Advogado(s) do reclamado: PAULO ROBERTO TEIXEIRA TRINO JUNIOR REGISTRADO(A) CIVILMENTE COMO PAULO ROBERTO TEIXEIRA TRINO JUNIOR
RELATOR(A): 3ª Cadeira da 2ª Turma Recursal
EMENTA
JUIZADOS ESPECIAIS CÍVEIS. RECURSO INOMINADO. DIREITO DO CONSUMIDOR. CIVIL. PROCESSO CIVIL. AÇÃO DECLARATORIA DE NULIDADE CONTRATUAL C/C REPETIÇÃO DE INDÉBITO C/C INDENIZAÇÃO POR DANOS MORAIS E MATERIAIS. CONTRATO DE EMPRÉSTIMO CONSIGNADO. ALEGAÇÃO DE FRAUDE. CONTRATAÇÃO POR MEIO ELETRÔNICO. RECEBIMENTO DOS VALORES CONTRATADOS. COMPROVANTE DE VALOR DEPOSITADO NA CONTA DA PARTE AUTORA. REGULARIDADE DO NEGÓCIO JURÍDICO ENTABULADO. AUSÊNCIA DE DEMONSTRAÇÃO DE VÍCIO DE CONSENTIMENTO. LICITUDE DOS DESCONTOS REALIZADOS. SENTENÇA MANTIDA. RECURSO CONHECIDO E NÃO PROVIDO.
– SÚMULA Nº 18 – A ausência de comprovação pela instituição financeira da transferência do valor do contrato para a conta bancária do consumidor/mutuário, garantidos o contraditório e a ampla defesa, ensejará a declaração de nulidade da avença, com os consectários legais.
RELATÓRIO
Trata-se de AÇÃO DECLARATORIA DE NULIDADE CONTRATUAL C/C REPETIÇÃO DE INDÉBITO C/C INDENIZAÇÃO POR DANOS MORAIS E MATERIAIS na qual a parte autora sustenta que os descontos supostamente operados pela parte ré em seus proventos de aposentadoria são ilícitos, pois não possuem lastro negocial válido. Requer, com base nisso, a condenação da instituição financeira ao pagamento de indenização por danos morais, a repetição em dobro do que foi pago e, ainda, o cancelamento do contrato.
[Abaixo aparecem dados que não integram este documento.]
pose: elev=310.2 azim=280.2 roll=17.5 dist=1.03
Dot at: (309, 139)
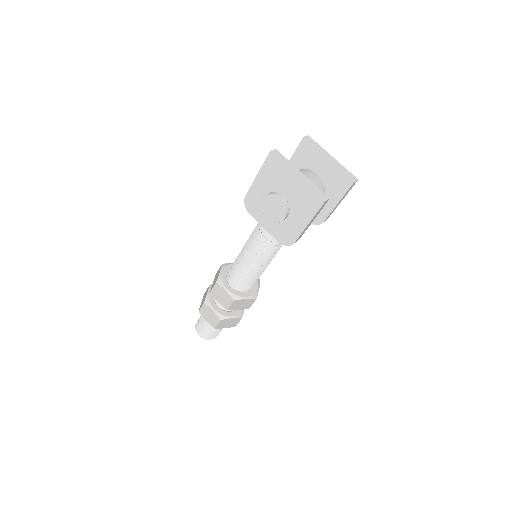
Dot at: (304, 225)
Após a instrução processual, sobreveio sentença do magistrado de origem, que julgou improcedentes os pedidos autorais, extinguindo o feito, com resolução do mérito, na forma do artigo 487, inciso I, do Código de Processo Civil (ID 12099551).
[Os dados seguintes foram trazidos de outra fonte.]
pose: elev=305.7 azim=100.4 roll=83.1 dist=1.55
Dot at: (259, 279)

Inconformada com a sentença proferida, a parte autora, interpôs o presente recurso inominado requerendo, em síntese, a reforma da sentença e consequente provimento do recurso para julgar procedentes os pedidos iniciais, vez que o contrato de empréstimo não foi realizado, pois não houve a comprovação do efetivo pagamento e do contrato não exigidos para concluir-se o negócio jurídico (ID 12099553).
Contrarrazões da parte recorrida apresentadas pugnando pelo não provimento do recurso inominado interposto (ID 12099560).
É o relatório.
VOTO
Presentes os pressupostos de admissibilidade, há de se conhecer do recurso.
Confrontando o caderno judicial constato que a questão é singela não merecendo delongas. Vislumbra-se que a instituição financeira se desincumbiu a contento do seu ônus probante, comprovando fato impeditivo, modificativo ou extintivo do direito autoral (art. 373, II, CPC), quando produziu prova robusta pertinente à regularidade da contratação, conforme ampla e acertada fundamentação da r. sentença proferida pelo magistrado de origem.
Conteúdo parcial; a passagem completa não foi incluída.